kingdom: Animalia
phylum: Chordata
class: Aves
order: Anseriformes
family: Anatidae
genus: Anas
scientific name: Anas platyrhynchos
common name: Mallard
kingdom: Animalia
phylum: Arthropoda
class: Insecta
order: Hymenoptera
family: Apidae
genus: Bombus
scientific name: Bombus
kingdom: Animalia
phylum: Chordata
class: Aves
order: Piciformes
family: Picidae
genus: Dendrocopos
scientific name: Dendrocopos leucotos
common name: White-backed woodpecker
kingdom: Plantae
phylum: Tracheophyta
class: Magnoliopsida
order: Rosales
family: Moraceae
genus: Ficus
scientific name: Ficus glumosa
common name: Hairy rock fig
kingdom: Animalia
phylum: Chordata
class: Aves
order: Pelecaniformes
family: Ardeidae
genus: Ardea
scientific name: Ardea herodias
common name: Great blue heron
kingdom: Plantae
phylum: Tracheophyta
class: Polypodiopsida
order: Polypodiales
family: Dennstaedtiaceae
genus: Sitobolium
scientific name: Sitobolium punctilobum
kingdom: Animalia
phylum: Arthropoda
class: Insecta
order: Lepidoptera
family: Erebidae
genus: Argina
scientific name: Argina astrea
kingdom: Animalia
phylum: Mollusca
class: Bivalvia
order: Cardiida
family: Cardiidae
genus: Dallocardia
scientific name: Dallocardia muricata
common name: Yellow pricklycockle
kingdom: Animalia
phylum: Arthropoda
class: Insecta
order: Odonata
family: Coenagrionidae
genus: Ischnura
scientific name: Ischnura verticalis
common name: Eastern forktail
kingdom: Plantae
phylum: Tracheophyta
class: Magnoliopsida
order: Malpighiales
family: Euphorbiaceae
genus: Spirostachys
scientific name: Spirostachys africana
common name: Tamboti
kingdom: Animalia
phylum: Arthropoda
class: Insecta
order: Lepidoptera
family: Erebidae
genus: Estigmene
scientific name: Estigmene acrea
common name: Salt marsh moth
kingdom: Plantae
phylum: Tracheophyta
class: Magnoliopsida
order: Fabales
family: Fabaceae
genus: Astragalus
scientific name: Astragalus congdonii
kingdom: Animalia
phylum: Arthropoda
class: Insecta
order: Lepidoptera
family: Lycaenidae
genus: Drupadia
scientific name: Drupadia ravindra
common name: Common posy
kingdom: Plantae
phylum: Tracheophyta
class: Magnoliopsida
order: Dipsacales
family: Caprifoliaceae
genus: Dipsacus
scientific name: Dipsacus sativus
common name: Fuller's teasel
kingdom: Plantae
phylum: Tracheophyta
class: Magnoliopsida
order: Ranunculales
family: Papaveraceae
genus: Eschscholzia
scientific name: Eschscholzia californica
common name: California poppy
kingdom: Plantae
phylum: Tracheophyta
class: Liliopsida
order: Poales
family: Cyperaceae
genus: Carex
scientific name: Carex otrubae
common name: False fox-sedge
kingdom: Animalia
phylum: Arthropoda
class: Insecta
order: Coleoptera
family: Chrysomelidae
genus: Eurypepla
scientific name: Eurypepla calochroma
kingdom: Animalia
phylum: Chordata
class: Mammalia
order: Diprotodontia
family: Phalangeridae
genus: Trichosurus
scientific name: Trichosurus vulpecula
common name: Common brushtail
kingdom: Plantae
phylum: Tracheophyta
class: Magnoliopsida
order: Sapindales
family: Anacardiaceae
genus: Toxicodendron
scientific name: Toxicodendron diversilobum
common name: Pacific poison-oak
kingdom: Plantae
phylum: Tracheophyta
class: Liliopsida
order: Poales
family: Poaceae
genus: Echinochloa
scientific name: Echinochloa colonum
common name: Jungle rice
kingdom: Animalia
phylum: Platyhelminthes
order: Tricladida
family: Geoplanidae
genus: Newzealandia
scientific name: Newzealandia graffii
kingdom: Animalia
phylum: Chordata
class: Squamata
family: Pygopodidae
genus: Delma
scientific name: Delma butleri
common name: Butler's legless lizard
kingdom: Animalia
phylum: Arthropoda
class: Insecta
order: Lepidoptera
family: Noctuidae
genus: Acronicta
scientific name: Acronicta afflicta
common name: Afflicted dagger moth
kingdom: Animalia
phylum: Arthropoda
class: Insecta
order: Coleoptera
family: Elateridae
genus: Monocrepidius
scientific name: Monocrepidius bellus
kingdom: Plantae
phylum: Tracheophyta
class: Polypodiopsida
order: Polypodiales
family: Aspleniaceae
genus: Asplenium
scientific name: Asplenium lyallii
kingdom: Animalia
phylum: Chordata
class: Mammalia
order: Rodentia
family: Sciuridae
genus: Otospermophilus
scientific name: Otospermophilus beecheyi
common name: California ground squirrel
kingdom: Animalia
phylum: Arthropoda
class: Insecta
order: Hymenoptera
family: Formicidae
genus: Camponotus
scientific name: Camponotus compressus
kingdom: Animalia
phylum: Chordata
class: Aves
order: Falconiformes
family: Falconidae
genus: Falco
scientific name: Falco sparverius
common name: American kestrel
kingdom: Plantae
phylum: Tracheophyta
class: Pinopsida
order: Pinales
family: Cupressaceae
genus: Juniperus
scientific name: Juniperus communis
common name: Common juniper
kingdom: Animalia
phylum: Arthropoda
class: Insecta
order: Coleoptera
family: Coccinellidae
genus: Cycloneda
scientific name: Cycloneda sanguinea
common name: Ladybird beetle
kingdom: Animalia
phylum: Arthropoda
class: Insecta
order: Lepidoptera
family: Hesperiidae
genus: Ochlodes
******
* **EXERCISE INSTRUCTIONS**: Copy out every line of the records above, word for word, from the first to the last.

* **EXPECTED ANSWER**:
kingdom: Animalia
phylum: Chordata
class: Aves
order: Anseriformes
family: Anatidae
genus: Anas
scientific name: Anas platyrhynchos
common name: Mallard
kingdom: Animalia
phylum: Arthropoda
class: Insecta
order: Hymenoptera
family: Apidae
genus: Bombus
scientific name: Bombus
kingdom: Animalia
phylum: Chordata
class: Aves
order: Piciformes
family: Picidae
genus: Dendrocopos
scientific name: Dendrocopos leucotos
common name: White-backed woodpecker
kingdom: Plantae
phylum: Tracheophyta
class: Magnoliopsida
order: Rosales
family: Moraceae
genus: Ficus
scientific name: Ficus glumosa
common name: Hairy rock fig
kingdom: Animalia
phylum: Chordata
class: Aves
order: Pelecaniformes
family: Ardeidae
genus: Ardea
scientific name: Ardea herodias
common name: Great blue heron
kingdom: Plantae
phylum: Tracheophyta
class: Polypodiopsida
order: Polypodiales
family: Dennstaedtiaceae
genus: Sitobolium
scientific name: Sitobolium punctilobum
kingdom: Animalia
phylum: Arthropoda
class: Insecta
order: Lepidoptera
family: Erebidae
genus: Argina
scientific name: Argina astrea
kingdom: Animalia
phylum: Mollusca
class: Bivalvia
order: Cardiida
family: Cardiidae
genus: Dallocardia
scientific name: Dallocardia muricata
common name: Yellow pricklycockle
kingdom: Animalia
phylum: Arthropoda
class: Insecta
order: Odonata
family: Coenagrionidae
genus: Ischnura
scientific name: Ischnura verticalis
common name: Eastern forktail
kingdom: Plantae
phylum: Tracheophyta
class: Magnoliopsida
order: Malpighiales
family: Euphorbiaceae
genus: Spirostachys
scientific name: Spirostachys africana
common name: Tamboti
kingdom: Animalia
phylum: Arthropoda
class: Insecta
order: Lepidoptera
family: Erebidae
genus: Estigmene
scientific name: Estigmene acrea
common name: Salt marsh moth
kingdom: Plantae
phylum: Tracheophyta
class: Magnoliopsida
order: Fabales
family: Fabaceae
genus: Astragalus
scientific name: Astragalus congdonii
kingdom: Animalia
phylum: Arthropoda
class: Insecta
order: Lepidoptera
family: Lycaenidae
genus: Drupadia
scientific name: Drupadia ravindra
common name: Common posy
kingdom: Plantae
phylum: Tracheophyta
class: Magnoliopsida
order: Dipsacales
family: Caprifoliaceae
genus: Dipsacus
scientific name: Dipsacus sativus
common name: Fuller's teasel
kingdom: Plantae
phylum: Tracheophyta
class: Magnoliopsida
order: Ranunculales
family: Papaveraceae
genus: Eschscholzia
scientific name: Eschscholzia californica
common name: California poppy
kingdom: Plantae
phylum: Tracheophyta
class: Liliopsida
order: Poales
family: Cyperaceae
genus: Carex
scientific name: Carex otrubae
common name: False fox-sedge
kingdom: Animalia
phylum: Arthropoda
class: Insecta
order: Coleoptera
family: Chrysomelidae
genus: Eurypepla
scientific name: Eurypepla calochroma
kingdom: Animalia
phylum: Chordata
class: Mammalia
order: Diprotodontia
family: Phalangeridae
genus: Trichosurus
scientific name: Trichosurus vulpecula
common name: Common brushtail
kingdom: Plantae
phylum: Tracheophyta
class: Magnoliopsida
order: Sapindales
family: Anacardiaceae
genus: Toxicodendron
scientific name: Toxicodendron diversilobum
common name: Pacific poison-oak
kingdom: Plantae
phylum: Tracheophyta
class: Liliopsida
order: Poales
family: Poaceae
genus: Echinochloa
scientific name: Echinochloa colonum
common name: Jungle rice
kingdom: Animalia
phylum: Platyhelminthes
order: Tricladida
family: Geoplanidae
genus: Newzealandia
scientific name: Newzealandia graffii
kingdom: Animalia
phylum: Chordata
class: Squamata
family: Pygopodidae
genus: Delma
scientific name: Delma butleri
common name: Butler's legless lizard
kingdom: Animalia
phylum: Arthropoda
class: Insecta
order: Lepidoptera
family: Noctuidae
genus: Acronicta
scientific name: Acronicta afflicta
common name: Afflicted dagger moth
kingdom: Animalia
phylum: Arthropoda
class: Insecta
order: Coleoptera
family: Elateridae
genus: Monocrepidius
scientific name: Monocrepidius bellus
kingdom: Plantae
phylum: Tracheophyta
class: Polypodiopsida
order: Polypodiales
family: Aspleniaceae
genus: Asplenium
scientific name: Asplenium lyallii
kingdom: Animalia
phylum: Chordata
class: Mammalia
order: Rodentia
family: Sciuridae
genus: Otospermophilus
scientific name: Otospermophilus beecheyi
common name: California ground squirrel
kingdom: Animalia
phylum: Arthropoda
class: Insecta
order: Hymenoptera
family: Formicidae
genus: Camponotus
scientific name: Camponotus compressus
kingdom: Animalia
phylum: Chordata
class: Aves
order: Falconiformes
family: Falconidae
genus: Falco
scientific name: Falco sparverius
common name: American kestrel
kingdom: Plantae
phylum: Tracheophyta
class: Pinopsida
order: Pinales
family: Cupressaceae
genus: Juniperus
scientific name: Juniperus communis
common name: Common juniper
kingdom: Animalia
phylum: Arthropoda
class: Insecta
order: Coleoptera
family: Coccinellidae
genus: Cycloneda
scientific name: Cycloneda sanguinea
common name: Ladybird beetle
kingdom: Animalia
phylum: Arthropoda
class: Insecta
order: Lepidoptera
family: Hesperiidae
genus: Ochlodes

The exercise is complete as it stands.